An integrated approach to determine the abundance, mutation rate and phylogeny of the SARS-CoV-2 genome.
Desai S, Rashmi S, Rane A, Dharavath B, Sawant A, Dutt A.

Next-generation sequencing (NGS) techniques have been widely used in the current Covid-19-pandemic to study various aspects of the SARS-CoV-2 genome dynamics. Global consortia efforts are aimed at extensive sequencing of the viral samples across populations, in search for therapeutic and preventive intervention avenues. However, plurality in the technology of sequencing generates diverse NGS data, requiring specialized analysis platforms. This presents a formidable computational challenge in public health laboratories engaged in studying epidemic outbreaks, thus limiting its application. To address this, we have developed Infectious Pathogen Detector (IPD), a graphical user interface (GUI) based automated quantification, variant and phylogenetic analysis pipeline for 1060 pathogens from heterogeneous NGS data.

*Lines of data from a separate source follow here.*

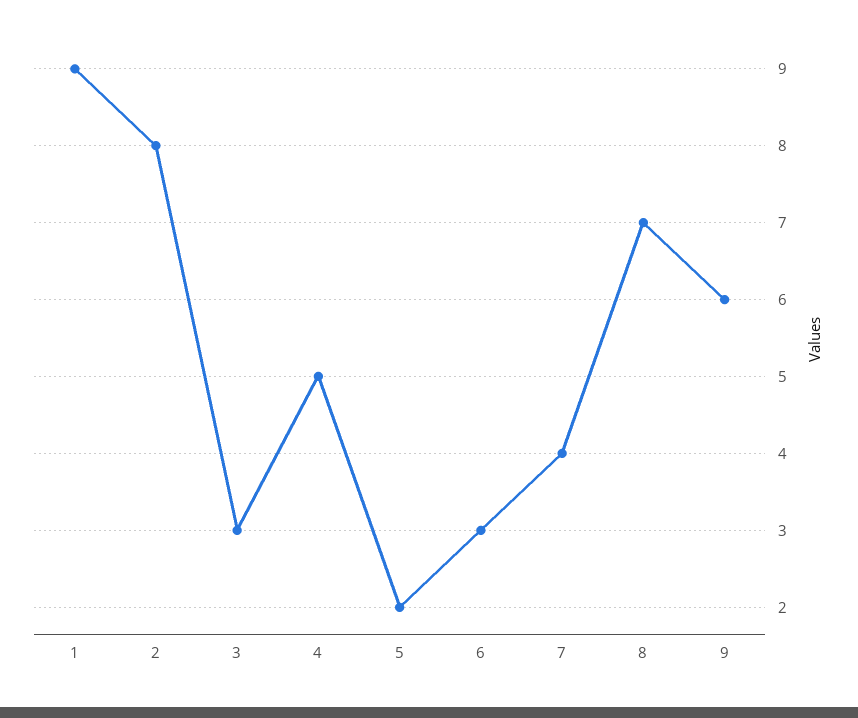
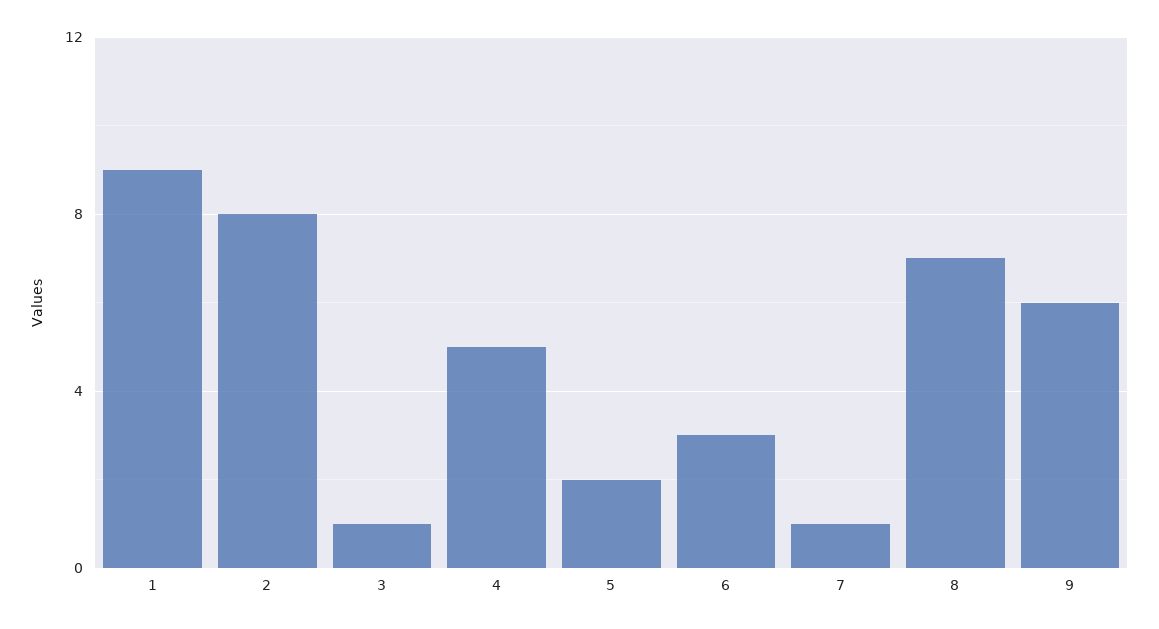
  {
    "1": 9,
    "2": 8,
-   "3": 3,
+   "3": 1,
    "4": 5,
    "5": 2,
    "6": 3,
-   "7": 4,
+   "7": 1,
    "8": 7,
    "9": 6
  }

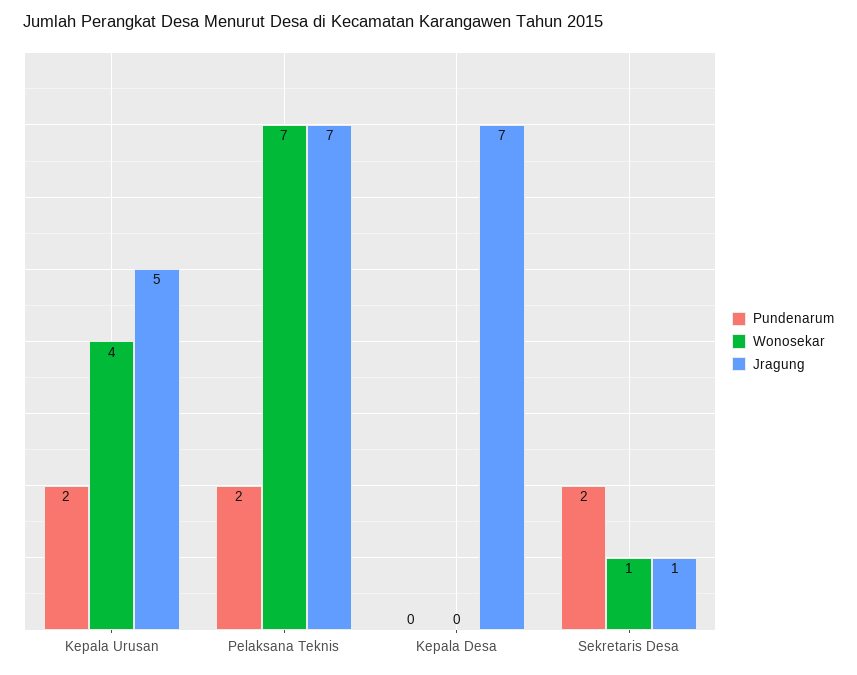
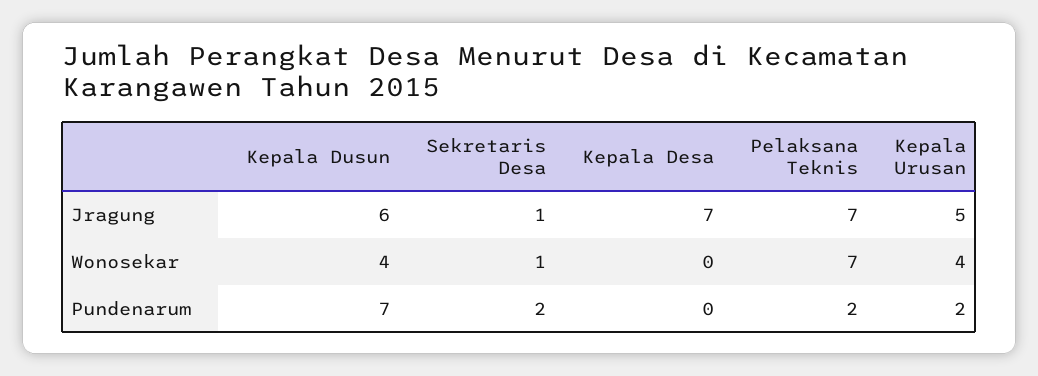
  {
    "Pundenarum": {
      "Kepala Urusan": 2,
      "Pelaksana Teknis": 2,
      "Kepala Desa": 0,
-     "Sekretaris Desa": 2
+     "Sekretaris Desa": 2,
+     "Kepala Dusun": 7
    },
    "Wonosekar": {
      "Kepala Urusan": 4,
      "Pelaksana Teknis": 7,
      "Kepala Desa": 0,
-     "Sekretaris Desa": 1
+     "Sekretaris Desa": 1,
+     "Kepala Dusun": 4
    },
    "Jragung": {
      "Kepala Urusan": 5,
      "Pelaksana Teknis": 7,
      "Kepala Desa": 7,
-     "Sekretaris Desa": 1
+     "Sekretaris Desa": 1,
+     "Kepala Dusun": 6
    }
  }

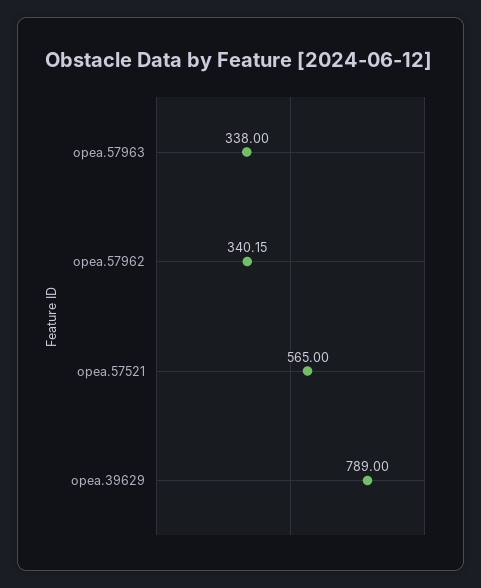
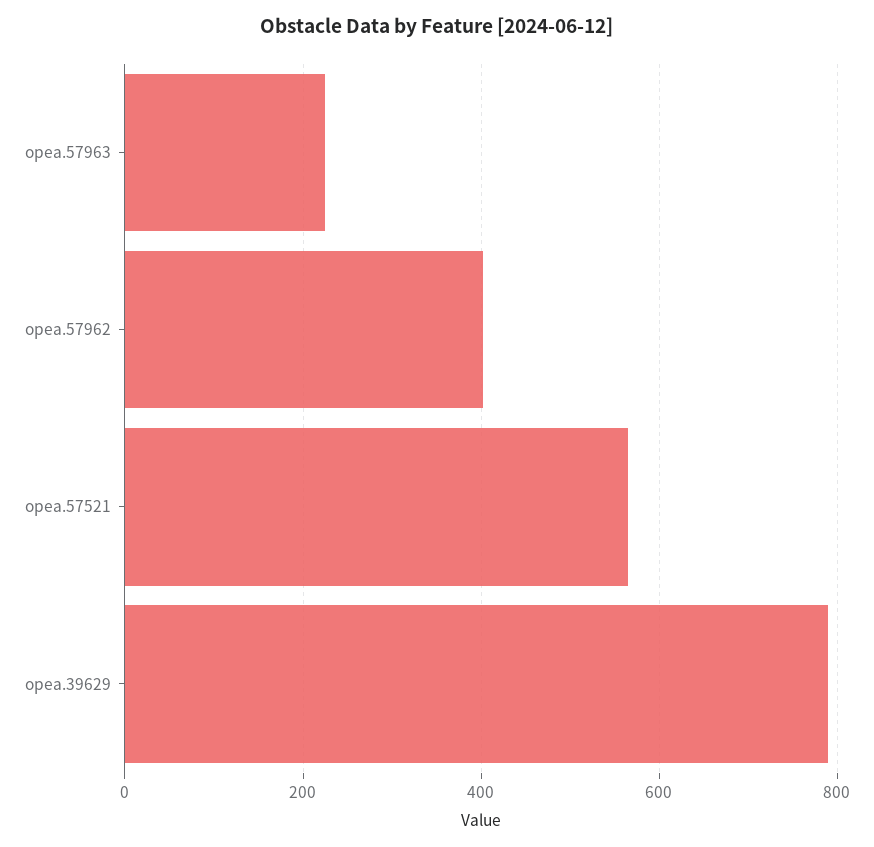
  {
-   "opea.57963": 338,
+   "opea.57963": 220,
-   "opea.57962": 340.15,
+   "opea.57962": 400,
    "opea.57521": 565,
    "opea.39629": 789
  }

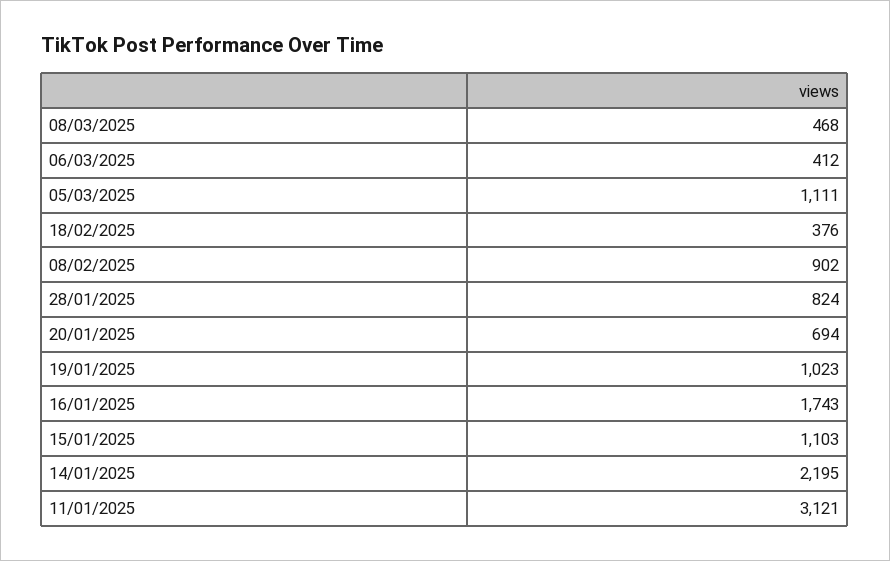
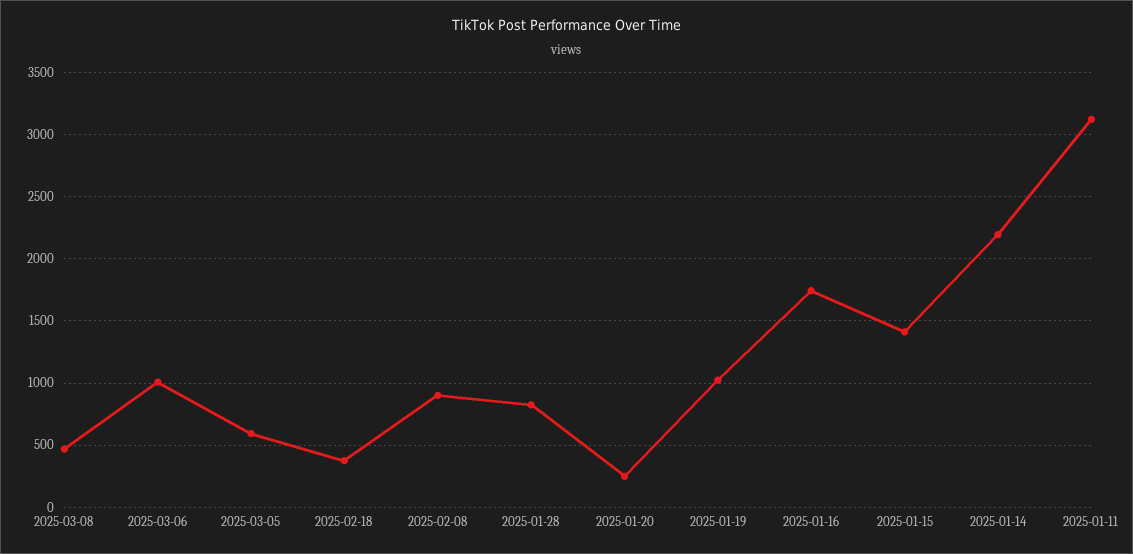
  {
    "08/03/2025": 468,
-   "06/03/2025": 412,
+   "06/03/2025": 1000,
-   "05/03/2025": 1111,
+   "05/03/2025": 600,
    "18/02/2025": 376,
    "08/02/2025": 902,
    "28/01/2025": 824,
-   "20/01/2025": 694,
+   "20/01/2025": 250,
    "19/01/2025": 1023,
    "16/01/2025": 1743,
-   "15/01/2025": 1103,
+   "15/01/2025": 1400,
    "14/01/2025": 2195,
    "11/01/2025": 3121
  }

We demonstrate application of IPD, analysing 1500 short- and long-read SARS-CoV-2 sequencing datasets, including pre-COVID-19 pandemic probands. The pathogen quantitation module could identify a varying burden (5.05 - 999655.7 FPM) of SARS-CoV-2 transcripts from the pandemic probands, while MERS and other pathogen reads were found in the pre-pandemic probands in the range of 22.7 - 455997.7 FPM. The IPD based variant analysis on the SARS-CoV-2 positive samples could identify 4634 SARS-CoV-2 variants (~ 3.05 per sample) across the genome with hotspot mutations in the ORF1ab and S gene, as reported earlier. Using the variants identified, we further performed phylogenetic clade assignment to demonstrate utility of IPD in performing isolate/ strain tracing. IPD is enabled with a GUI, allowing researchers to use it without any prior computational know-how, to generate an automated report for individual or bulk samples. IPD is freely available for download at: http://www.actrec.gov.in/pi-webpages/AmitDutt/IPD/IPD.html.

In summary, we present a GUI based, integrated pathogen analysis pipeline IPD and demonstrate its utility by analysing several publicly available SARS-CoV-2 genomic datasets. The IPD predicts the occurrence and dynamics of variability among infectious pathogens—with a potential for direct utility in the COVID-19 pandemic and beyond, to help automate the NGS based pathogen analysis and in responding to public health threats, efficaciously.